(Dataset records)
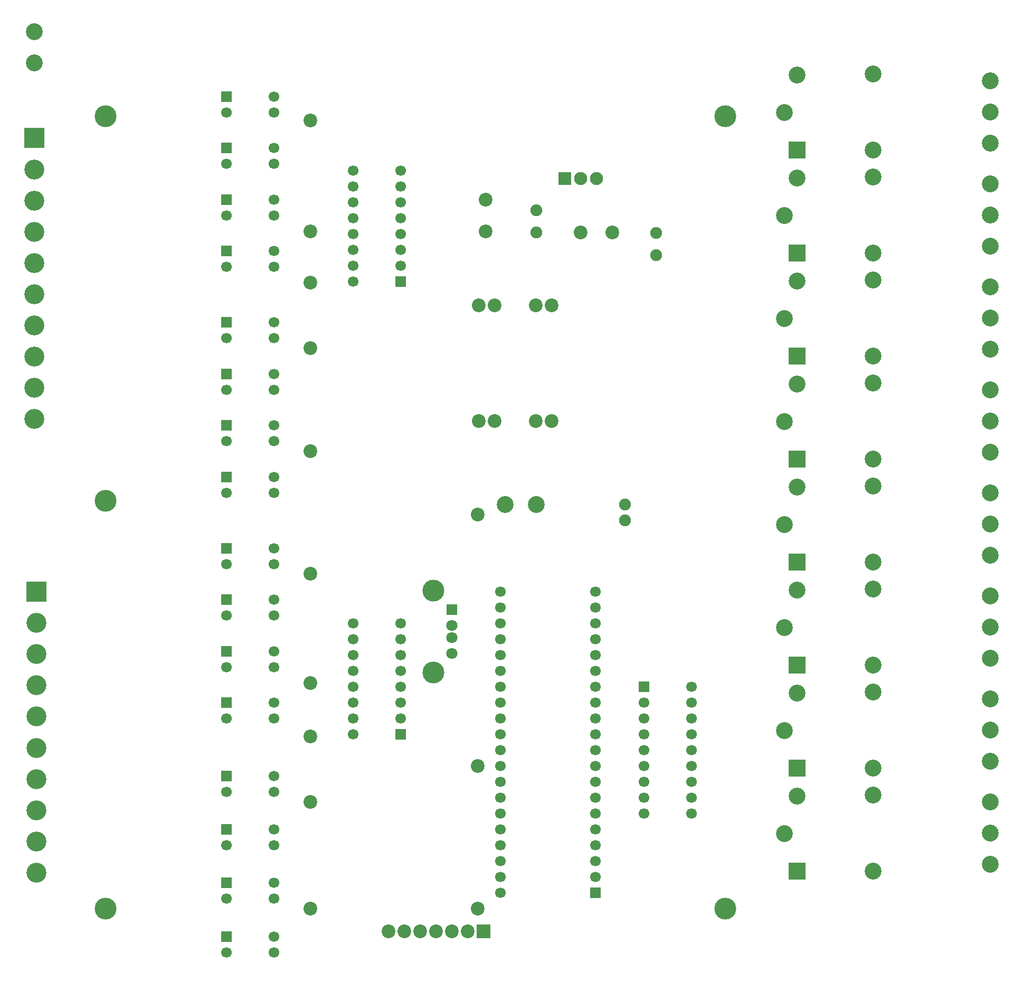
<source format=gbr>
G04 DipTrace 3.0.0.1*
G04 Âåðõíÿÿìàñêà.gbr*
%MOIN*%
G04 #@! TF.FileFunction,Soldermask,Top*
G04 #@! TF.Part,Single*
%ADD20C,0.066929*%
%ADD32C,0.074803*%
%ADD35C,0.066929*%
%ADD41C,0.137795*%
%ADD53R,0.086614X0.086614*%
%ADD54R,0.070866X0.070866*%
%ADD55C,0.125984*%
%ADD57R,0.125984X0.125984*%
%ADD63C,0.082677*%
%ADD64R,0.082677X0.082677*%
%ADD65R,0.066929X0.066929*%
%ADD70C,0.086614*%
%ADD71C,0.070866*%
%ADD72R,0.106299X0.106299*%
%ADD74C,0.106299*%
%ADD76C,0.137795*%
%ADD80C,0.106299*%
%ADD81C,0.086614*%
%ADD83C,0.074803*%
%FSLAX26Y26*%
G04*
G70*
G90*
G75*
G01*
G04 TopMask*
%LPD*%
D83*
X3719951Y5112451D3*
X3720345Y5250148D3*
D81*
X3401201Y5118693D3*
Y5318693D3*
X4001193Y5112450D3*
X4201193D3*
D83*
X4476201Y4968701D3*
X4476594Y5106398D3*
D80*
X3719951Y3393701D3*
X3523101D3*
D54*
X3188701Y2731201D3*
D71*
Y2632776D3*
Y2554035D3*
Y2455610D3*
D76*
X3070591Y2852067D3*
Y2334744D3*
D74*
X5288701Y5868701D3*
D72*
X5367441Y5632480D3*
D74*
Y6104921D3*
X5847756Y6112795D3*
Y5632480D3*
X5288701Y5218701D3*
D72*
X5367441Y4982480D3*
D74*
Y5454921D3*
X5847756Y5462795D3*
Y4982480D3*
X5288701Y4568701D3*
D72*
X5367441Y4332480D3*
D74*
Y4804921D3*
X5847756Y4812795D3*
Y4332480D3*
X5288701Y3918701D3*
D72*
X5367441Y3682480D3*
D74*
Y4154921D3*
X5847756Y4162795D3*
Y3682480D3*
X5288701Y3268701D3*
D72*
X5367441Y3032480D3*
D74*
Y3504921D3*
X5847756Y3512795D3*
Y3032480D3*
X5288701Y2618701D3*
D72*
X5367441Y2382480D3*
D74*
Y2854921D3*
X5847756Y2862795D3*
Y2382480D3*
X5288701Y1968701D3*
D72*
X5367441Y1732480D3*
D74*
Y2204921D3*
X5847756Y2212795D3*
Y1732480D3*
X5288701Y1318701D3*
D72*
X5367441Y1082480D3*
D74*
Y1554921D3*
X5847756Y1562795D3*
Y1082480D3*
D70*
X3357451Y4649951D3*
X3457451D3*
X3717451D3*
X3817451D3*
Y3919951D3*
X3717451D3*
X3357451D3*
X3457451D3*
D65*
X4400777Y2244213D3*
D35*
Y2144213D3*
Y2044213D3*
Y1944213D3*
Y1844213D3*
Y1744213D3*
Y1644213D3*
Y1544213D3*
Y1444213D3*
X4700777D3*
Y1544213D3*
Y1644213D3*
Y1744213D3*
Y1844213D3*
Y1944213D3*
Y2044213D3*
Y2144213D3*
Y2244213D3*
D65*
X2863701Y4799951D3*
D35*
Y4899951D3*
Y4999951D3*
Y5099951D3*
Y5199951D3*
Y5299951D3*
Y5399951D3*
Y5499951D3*
X2563701D3*
Y5399951D3*
Y5299951D3*
Y5199951D3*
Y5099951D3*
Y4999951D3*
Y4899951D3*
Y4799951D3*
D65*
X2863701Y1943701D3*
D35*
Y2043701D3*
Y2143701D3*
Y2243701D3*
Y2343701D3*
Y2443701D3*
Y2543701D3*
Y2643701D3*
X2563701D3*
Y2543701D3*
Y2443701D3*
Y2343701D3*
Y2243701D3*
Y2143701D3*
Y2043701D3*
Y1943701D3*
D65*
X4094951Y943701D3*
D35*
Y1043701D3*
Y1143701D3*
Y1243701D3*
Y1343701D3*
Y1443701D3*
Y1543701D3*
Y1643701D3*
Y1743701D3*
Y1843701D3*
Y1943701D3*
Y2043701D3*
Y2143701D3*
Y2243701D3*
Y2343701D3*
Y2443701D3*
Y2543701D3*
Y2643701D3*
Y2743701D3*
Y2843701D3*
X3494951D3*
Y2743701D3*
Y2643701D3*
Y2543701D3*
Y2443701D3*
Y2343701D3*
Y2243701D3*
Y2143701D3*
Y2043701D3*
Y1943701D3*
Y1843701D3*
Y1743701D3*
Y1643701D3*
Y1543701D3*
Y1443701D3*
Y1343701D3*
Y1243701D3*
Y1143701D3*
Y1043701D3*
Y943701D3*
D64*
X3901201Y5449951D3*
D63*
X4001201D3*
X4101201D3*
D32*
X4282450Y3393690D3*
Y3293690D3*
D65*
X1763701Y5968701D3*
D20*
Y5868701D3*
X2063701D3*
Y5968701D3*
D65*
X1763701Y5643701D3*
D20*
Y5543701D3*
X2063701D3*
Y5643701D3*
D65*
X1763701Y5318701D3*
D20*
Y5218701D3*
X2063701D3*
Y5318701D3*
D65*
X1763701Y4993701D3*
D20*
Y4893701D3*
X2063701D3*
Y4993701D3*
D65*
X1763701Y4543701D3*
D20*
Y4443701D3*
X2063701D3*
Y4543701D3*
D65*
X1763701Y4218701D3*
D20*
Y4118701D3*
X2063701D3*
Y4218701D3*
D65*
X1763701Y3893701D3*
D20*
Y3793701D3*
X2063701D3*
Y3893701D3*
D65*
X1763701Y3568701D3*
D20*
Y3468701D3*
X2063701D3*
Y3568701D3*
D65*
X1763701Y3118701D3*
D20*
Y3018701D3*
X2063701D3*
Y3118701D3*
D65*
X1763701Y2793701D3*
D20*
Y2693701D3*
X2063701D3*
Y2793701D3*
D65*
X1763701Y2468701D3*
D20*
Y2368701D3*
X2063701D3*
Y2468701D3*
D65*
X1763701Y2143701D3*
D20*
Y2043701D3*
X2063701D3*
Y2143701D3*
D65*
X1763701Y1681201D3*
D20*
Y1581201D3*
X2063701D3*
Y1681201D3*
D65*
X1763701Y1343701D3*
D20*
Y1243701D3*
X2063701D3*
Y1343701D3*
D65*
X1763701Y1006201D3*
D20*
Y906201D3*
X2063701D3*
Y1006201D3*
D65*
X1763701Y668701D3*
D20*
Y568701D3*
X2063701D3*
Y668701D3*
D57*
X551181Y5706201D3*
D55*
Y5509350D3*
Y5312500D3*
Y5115650D3*
Y4918799D3*
Y4721949D3*
Y4525098D3*
Y4328248D3*
Y4131398D3*
Y3934547D3*
D57*
X563701Y2843701D3*
D55*
Y2646850D3*
Y2450000D3*
Y2253150D3*
Y2056299D3*
Y1859449D3*
Y1662598D3*
Y1465748D3*
Y1268898D3*
Y1072047D3*
D53*
X3388701Y699951D3*
D70*
X3288701D3*
X3188701D3*
X3088701D3*
X2988701D3*
X2888701D3*
X2788701D3*
D74*
X551181Y6181201D3*
Y6378051D3*
X6588701Y6068701D3*
X6588696Y5871865D3*
Y5675014D3*
X6588701Y5418701D3*
X6588696Y5221865D3*
Y5025014D3*
X6588701Y4768701D3*
X6588696Y4571865D3*
Y4375014D3*
X6588701Y4118701D3*
X6588696Y3921865D3*
Y3725014D3*
X6588701Y3468701D3*
X6588696Y3271865D3*
Y3075014D3*
X6588701Y2818701D3*
X6588696Y2621865D3*
Y2425014D3*
X6588701Y2168701D3*
X6588696Y1971865D3*
Y1775014D3*
X6588701Y1518701D3*
X6588696Y1321865D3*
Y1125014D3*
D81*
X2294961Y843701D3*
Y1518701D3*
Y1931201D3*
Y2268701D3*
Y2956201D3*
Y3731201D3*
Y4381201D3*
Y4793701D3*
Y5118701D3*
Y5818701D3*
X3351201Y3331201D3*
X3351181Y1743701D3*
Y843701D3*
D41*
X4913701Y5843701D3*
Y843701D3*
X1001220Y5843701D3*
Y3418701D3*
Y843701D3*
M02*

</source>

PROBLEM | Only the lines from the one with "Y1775014D3*" through the end of the data should be printed, each exactly as it appears.

EXPECTED ANSWER |
Y1775014D3*
X6588701Y1518701D3*
X6588696Y1321865D3*
Y1125014D3*
D81*
X2294961Y843701D3*
Y1518701D3*
Y1931201D3*
Y2268701D3*
Y2956201D3*
Y3731201D3*
Y4381201D3*
Y4793701D3*
Y5118701D3*
Y5818701D3*
X3351201Y3331201D3*
X3351181Y1743701D3*
Y843701D3*
D41*
X4913701Y5843701D3*
Y843701D3*
X1001220Y5843701D3*
Y3418701D3*
Y843701D3*
M02*

</source>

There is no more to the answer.